Nota introdutória (Alta Linguagem),
O texto trata de um obituário de Werner Jager, proeminente pensador alemão especialmente na área sobre pensamento grego e antiguidade. Trata também de uma recomendação leitura por parte do autor deste texto e uma apresentação generalíssima de suas principais obras.
Werner Jaeger e os pré-socráticos
Correio da Manhã, 15 de Junho. 1962.
A notícia da morte de Werner Jaeger. Ainda que recebida com algum atraso, trouxe-me um tal pesar que não pude deixar de voltar a alguns de seus trechos básicos, entre os quais o esplêndido capítulo de “Paideia”, em que nos dá uma síntese da visão do mundo dos filósofos pré-socráticos (L. I. -- C. IX: O Pensamento Filosófico E O Descobrimento Do Mundo).
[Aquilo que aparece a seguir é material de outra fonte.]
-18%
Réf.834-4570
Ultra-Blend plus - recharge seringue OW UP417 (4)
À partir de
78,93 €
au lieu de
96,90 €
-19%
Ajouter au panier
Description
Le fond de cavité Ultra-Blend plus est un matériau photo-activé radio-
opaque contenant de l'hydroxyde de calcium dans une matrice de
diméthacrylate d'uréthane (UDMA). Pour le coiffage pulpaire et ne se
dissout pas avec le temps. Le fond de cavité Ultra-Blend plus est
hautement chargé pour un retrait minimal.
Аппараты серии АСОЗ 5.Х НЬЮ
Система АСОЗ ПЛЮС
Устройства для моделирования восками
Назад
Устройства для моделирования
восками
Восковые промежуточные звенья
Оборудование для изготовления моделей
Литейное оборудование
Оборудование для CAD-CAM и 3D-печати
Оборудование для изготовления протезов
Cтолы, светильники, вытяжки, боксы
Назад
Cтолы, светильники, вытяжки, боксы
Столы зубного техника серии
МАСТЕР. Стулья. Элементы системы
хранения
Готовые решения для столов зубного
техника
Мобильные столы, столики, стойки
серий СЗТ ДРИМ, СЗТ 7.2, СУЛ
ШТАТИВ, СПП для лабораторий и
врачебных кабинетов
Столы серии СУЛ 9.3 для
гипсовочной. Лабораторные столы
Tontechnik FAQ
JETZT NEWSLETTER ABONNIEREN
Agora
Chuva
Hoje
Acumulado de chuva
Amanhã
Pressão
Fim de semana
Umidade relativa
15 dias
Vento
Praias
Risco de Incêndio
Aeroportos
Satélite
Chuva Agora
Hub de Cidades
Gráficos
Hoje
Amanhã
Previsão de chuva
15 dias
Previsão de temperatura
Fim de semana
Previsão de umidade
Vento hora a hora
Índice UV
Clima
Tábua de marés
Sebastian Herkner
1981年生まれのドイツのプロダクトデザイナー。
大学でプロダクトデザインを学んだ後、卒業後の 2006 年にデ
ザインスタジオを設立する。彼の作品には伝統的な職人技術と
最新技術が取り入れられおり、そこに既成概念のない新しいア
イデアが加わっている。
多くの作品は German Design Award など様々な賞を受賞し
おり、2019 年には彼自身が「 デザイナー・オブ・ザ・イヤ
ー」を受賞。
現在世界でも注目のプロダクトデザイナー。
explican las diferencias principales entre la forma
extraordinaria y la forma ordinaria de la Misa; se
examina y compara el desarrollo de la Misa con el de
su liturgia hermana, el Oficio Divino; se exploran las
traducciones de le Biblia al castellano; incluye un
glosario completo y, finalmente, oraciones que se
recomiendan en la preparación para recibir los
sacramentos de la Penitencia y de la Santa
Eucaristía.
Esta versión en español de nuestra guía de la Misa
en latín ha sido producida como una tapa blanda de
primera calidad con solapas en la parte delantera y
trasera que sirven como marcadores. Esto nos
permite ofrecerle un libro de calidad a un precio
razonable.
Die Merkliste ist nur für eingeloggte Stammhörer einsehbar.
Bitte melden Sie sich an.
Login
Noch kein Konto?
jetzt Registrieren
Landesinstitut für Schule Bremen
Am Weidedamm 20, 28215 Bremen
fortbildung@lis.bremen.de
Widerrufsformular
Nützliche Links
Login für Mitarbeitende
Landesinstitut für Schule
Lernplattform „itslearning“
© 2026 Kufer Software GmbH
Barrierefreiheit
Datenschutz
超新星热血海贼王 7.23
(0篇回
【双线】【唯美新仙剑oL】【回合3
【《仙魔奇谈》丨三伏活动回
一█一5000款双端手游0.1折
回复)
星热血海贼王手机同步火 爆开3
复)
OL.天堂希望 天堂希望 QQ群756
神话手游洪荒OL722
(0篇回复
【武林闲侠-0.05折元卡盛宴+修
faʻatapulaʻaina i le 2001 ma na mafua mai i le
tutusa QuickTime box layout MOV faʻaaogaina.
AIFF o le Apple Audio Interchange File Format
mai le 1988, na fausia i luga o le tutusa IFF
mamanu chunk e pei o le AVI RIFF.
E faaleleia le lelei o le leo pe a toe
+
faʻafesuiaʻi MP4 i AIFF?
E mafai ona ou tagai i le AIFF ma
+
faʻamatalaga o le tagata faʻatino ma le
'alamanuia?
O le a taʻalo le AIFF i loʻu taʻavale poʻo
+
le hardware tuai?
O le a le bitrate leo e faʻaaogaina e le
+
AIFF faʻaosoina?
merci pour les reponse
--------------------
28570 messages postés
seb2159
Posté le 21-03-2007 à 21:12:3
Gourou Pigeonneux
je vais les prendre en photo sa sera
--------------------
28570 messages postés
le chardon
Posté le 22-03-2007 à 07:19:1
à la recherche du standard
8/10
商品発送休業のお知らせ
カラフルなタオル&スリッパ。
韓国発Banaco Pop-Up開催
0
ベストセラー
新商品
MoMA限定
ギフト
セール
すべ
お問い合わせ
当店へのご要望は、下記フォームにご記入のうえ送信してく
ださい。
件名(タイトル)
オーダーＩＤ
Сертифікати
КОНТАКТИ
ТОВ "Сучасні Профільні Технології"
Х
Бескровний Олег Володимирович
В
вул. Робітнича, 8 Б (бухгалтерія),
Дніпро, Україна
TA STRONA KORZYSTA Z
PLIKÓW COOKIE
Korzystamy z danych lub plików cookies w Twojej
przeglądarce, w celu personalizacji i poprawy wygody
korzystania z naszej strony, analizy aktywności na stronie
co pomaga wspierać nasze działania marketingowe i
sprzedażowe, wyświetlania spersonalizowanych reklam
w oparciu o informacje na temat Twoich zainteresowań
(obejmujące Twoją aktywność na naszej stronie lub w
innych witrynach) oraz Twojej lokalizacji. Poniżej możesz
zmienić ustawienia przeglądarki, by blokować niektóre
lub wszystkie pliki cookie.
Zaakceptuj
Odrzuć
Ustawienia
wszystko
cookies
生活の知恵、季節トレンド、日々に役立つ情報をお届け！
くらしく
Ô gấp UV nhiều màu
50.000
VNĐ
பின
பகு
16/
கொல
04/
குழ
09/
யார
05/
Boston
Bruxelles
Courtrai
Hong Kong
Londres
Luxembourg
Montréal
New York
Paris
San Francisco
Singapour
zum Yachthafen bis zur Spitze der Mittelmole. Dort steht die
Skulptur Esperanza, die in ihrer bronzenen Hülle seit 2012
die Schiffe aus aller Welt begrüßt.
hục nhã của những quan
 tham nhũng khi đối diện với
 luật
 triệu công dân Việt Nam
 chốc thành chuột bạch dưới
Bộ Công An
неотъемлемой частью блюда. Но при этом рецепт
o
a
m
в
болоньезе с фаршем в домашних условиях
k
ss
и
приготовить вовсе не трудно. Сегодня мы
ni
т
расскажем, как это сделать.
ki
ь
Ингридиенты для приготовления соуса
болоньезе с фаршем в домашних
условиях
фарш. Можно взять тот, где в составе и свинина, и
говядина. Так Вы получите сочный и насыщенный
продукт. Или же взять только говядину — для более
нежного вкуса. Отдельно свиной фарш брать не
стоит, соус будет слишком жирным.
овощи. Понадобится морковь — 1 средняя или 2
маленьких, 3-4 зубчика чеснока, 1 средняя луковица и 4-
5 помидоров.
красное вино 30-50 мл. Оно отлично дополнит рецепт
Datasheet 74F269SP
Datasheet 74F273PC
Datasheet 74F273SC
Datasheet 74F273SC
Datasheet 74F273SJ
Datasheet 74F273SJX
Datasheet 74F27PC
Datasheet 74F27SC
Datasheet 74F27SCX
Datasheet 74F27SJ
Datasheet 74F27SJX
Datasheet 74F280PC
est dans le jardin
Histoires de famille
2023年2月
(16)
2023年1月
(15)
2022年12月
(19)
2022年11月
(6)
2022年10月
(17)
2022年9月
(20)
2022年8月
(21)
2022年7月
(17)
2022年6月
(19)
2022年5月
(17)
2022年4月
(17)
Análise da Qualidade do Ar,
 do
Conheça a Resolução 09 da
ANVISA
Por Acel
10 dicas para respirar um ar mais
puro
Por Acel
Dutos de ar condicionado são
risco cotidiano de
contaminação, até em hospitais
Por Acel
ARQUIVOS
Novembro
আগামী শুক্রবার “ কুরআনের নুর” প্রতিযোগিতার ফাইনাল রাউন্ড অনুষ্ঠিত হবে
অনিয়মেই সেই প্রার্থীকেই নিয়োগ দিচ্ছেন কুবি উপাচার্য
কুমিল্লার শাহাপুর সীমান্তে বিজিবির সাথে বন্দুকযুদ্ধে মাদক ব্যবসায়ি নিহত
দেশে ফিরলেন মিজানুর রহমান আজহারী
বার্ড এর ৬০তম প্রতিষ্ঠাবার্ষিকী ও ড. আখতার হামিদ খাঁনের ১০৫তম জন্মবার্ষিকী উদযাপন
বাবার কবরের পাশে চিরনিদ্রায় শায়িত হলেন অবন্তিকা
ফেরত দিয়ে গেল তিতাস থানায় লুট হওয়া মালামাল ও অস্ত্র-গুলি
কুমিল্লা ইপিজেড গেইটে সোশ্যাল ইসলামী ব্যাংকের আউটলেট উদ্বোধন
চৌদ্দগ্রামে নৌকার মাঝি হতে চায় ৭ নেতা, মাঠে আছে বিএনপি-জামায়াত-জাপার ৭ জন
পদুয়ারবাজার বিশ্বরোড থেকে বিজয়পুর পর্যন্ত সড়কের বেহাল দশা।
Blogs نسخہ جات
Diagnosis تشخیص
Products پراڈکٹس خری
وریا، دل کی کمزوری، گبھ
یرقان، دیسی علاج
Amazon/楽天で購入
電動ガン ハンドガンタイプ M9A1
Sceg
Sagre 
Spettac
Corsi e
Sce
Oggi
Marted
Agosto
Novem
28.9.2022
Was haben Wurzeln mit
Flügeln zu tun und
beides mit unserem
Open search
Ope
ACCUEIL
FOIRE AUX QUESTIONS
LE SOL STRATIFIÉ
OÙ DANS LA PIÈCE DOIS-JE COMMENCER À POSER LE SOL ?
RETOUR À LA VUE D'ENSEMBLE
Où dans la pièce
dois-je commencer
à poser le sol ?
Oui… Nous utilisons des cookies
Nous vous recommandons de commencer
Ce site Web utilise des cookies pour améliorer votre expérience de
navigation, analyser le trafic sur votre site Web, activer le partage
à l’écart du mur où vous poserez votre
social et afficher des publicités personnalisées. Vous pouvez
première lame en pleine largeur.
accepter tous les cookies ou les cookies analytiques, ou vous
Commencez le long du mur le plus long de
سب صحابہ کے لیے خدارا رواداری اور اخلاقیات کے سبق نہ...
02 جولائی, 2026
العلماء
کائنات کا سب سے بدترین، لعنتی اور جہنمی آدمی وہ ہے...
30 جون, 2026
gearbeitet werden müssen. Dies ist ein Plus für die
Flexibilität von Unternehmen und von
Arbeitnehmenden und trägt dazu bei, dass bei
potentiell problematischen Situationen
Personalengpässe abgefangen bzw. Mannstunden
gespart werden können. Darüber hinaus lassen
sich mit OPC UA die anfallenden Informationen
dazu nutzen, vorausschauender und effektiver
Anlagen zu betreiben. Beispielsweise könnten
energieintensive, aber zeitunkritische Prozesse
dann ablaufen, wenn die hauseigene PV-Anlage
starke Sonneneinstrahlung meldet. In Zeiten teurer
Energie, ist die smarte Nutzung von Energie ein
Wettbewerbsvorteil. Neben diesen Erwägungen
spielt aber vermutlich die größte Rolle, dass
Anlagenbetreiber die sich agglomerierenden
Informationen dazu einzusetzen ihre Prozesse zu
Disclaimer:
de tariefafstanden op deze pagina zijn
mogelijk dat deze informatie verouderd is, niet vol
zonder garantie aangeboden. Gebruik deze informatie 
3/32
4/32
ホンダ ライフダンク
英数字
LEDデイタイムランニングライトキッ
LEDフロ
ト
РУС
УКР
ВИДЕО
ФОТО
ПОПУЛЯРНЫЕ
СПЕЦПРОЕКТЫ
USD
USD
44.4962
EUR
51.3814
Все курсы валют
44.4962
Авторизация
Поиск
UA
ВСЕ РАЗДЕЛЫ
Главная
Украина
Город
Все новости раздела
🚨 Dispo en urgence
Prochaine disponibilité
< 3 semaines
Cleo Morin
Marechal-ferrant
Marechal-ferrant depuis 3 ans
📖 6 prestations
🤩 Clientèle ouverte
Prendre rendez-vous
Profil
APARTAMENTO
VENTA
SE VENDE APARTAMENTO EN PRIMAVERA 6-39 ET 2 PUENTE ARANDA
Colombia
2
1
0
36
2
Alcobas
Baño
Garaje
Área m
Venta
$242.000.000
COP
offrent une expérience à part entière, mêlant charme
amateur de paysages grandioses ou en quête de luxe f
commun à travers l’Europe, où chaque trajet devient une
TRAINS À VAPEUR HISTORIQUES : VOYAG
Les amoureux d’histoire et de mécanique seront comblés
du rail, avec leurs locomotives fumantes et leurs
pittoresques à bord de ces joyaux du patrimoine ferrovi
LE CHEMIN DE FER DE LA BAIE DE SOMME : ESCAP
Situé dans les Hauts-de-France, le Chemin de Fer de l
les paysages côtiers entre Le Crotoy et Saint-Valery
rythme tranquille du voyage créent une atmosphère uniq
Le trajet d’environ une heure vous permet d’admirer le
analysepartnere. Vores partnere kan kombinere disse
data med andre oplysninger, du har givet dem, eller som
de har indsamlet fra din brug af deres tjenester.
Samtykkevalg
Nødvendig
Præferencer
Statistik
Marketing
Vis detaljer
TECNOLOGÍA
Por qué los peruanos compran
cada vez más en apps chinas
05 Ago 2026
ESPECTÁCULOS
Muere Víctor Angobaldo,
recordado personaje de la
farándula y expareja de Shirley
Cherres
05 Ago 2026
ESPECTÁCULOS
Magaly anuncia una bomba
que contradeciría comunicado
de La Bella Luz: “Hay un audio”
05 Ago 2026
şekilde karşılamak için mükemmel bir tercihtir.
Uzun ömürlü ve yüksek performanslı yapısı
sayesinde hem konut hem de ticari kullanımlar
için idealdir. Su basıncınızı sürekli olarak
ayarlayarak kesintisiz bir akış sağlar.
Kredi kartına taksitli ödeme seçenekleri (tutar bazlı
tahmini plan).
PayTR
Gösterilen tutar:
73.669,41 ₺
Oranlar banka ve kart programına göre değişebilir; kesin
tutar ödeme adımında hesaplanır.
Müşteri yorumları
Werner Jaeger, como se sabe, não era apenas o autor do livro fundamental, talvez o mais importante escrito sobre a Grécia: “Paideia (Os Ideais Da Cultura Grega)”. Era, acima de tudo, um desses representantes supremos da “cultura alemã” no que ela tem de mais forte e eterno, um desses extraordinários expoentes que existem em todos os setores do conhecimento e que, na Alemanha, ora se chama Mommsen ou Ranke, Nietzsche ou Spengler, Rhode ou Burckhardt, Jaeger ou Otto, Gundolf ou Bertram, para não falar dos menos notáveis. No meio desses expoentes diversos, Jaeger com o seu inexcedível conhecimento da alma grega e suas transformações, com o seu sentimento do evoluir permanente da “paidéia” ou educação do homem helênico, com a sua intimidade perfeita com tudo o que assinala a passagem do “fenômeno” grego, não empalidece nem deixa a desejar frente a um Rhode ou a um Burckhardt. Suas obras que não se limitam a “Paideia”, mas descem a inúmeras “especializações”, como as monografias clássicas: “Aristóteles”, “Demóstenes”, ou à série de Conferências Gifford sobre a teologia dos pré-socráticos, pronunciadas na Universidade de Santo André, na Escócia, em 1936, e a muitas outras “comunicações” valiosas, constituem sem dúvida o que possuímos de mais elevado e melhor sobre a civilização grega.
Foram essas considerações que me trouxeram de volta a alguns textos básicos do Jaeger de “Paideia” (“Homero o Educador”, “A Herança de Sócrates” e, principalmente, o capítulo “O Pensamento Filosófico e O Descobrimento do Mundo”, a que já me referi anteriormente). Da visão de Jaeger dos pré-socráticos, já tinha eu conhecimento através das Conferências Gifford, lidas em tradução espanhola: “La Teologia De Los Primeros Filosofos Gregos” (Fondo de Cultura Económica, 1952). Mas, confesso, esse estudo de Jaeger não me tinha dado uma visão tão clara, tão nítida, dos pré-socráticos quanto as referidas páginas de “Paideia”. Talvez porque, mais detalhado (todo um volume em comparação com um simples capítulo de livro) e mais centralizado em função de um tema básico, fosse de mais difícil retenção. Talvez, também, porque Jaeger tivesse sido mais feliz, mais genialmente sintético num do que no outro. Seja como for, o capítulo de “Paideia” me falou muito mais sobre os pré-socráticos do que muitos e muitos volumes que acaso me fossem postos sob os olhos.
Um único ponto, no referido capítulo, deixou-me reticente e, invencivelmente, fez-me voltar à riqueza de detalhes das Conferências Gifford. Refiro-me às poucas linhas que Jaeger consagra, no capítulo de “Paideia”, a Empédocles. Certo, no decorrer do volume, volta, e mais de uma vez, ao filósofo de Agrigento. Mas, nesse capítulo decisivo, em que nos dá de Tales, de Anaximandro, e Anaxímenes, de Pitágoras, de Xenófanes, de Parménides e de Heráclito, visões tão fortes e definitivas, não há como não estranhar o sucinto das linhas em que estuda Empédocles--esse vulto, no entanto, tão essencial para o “descobrimento do mundo”, esse filósofo que, no curso das conferências escocesas, estudou tão decisiva e magistralmente.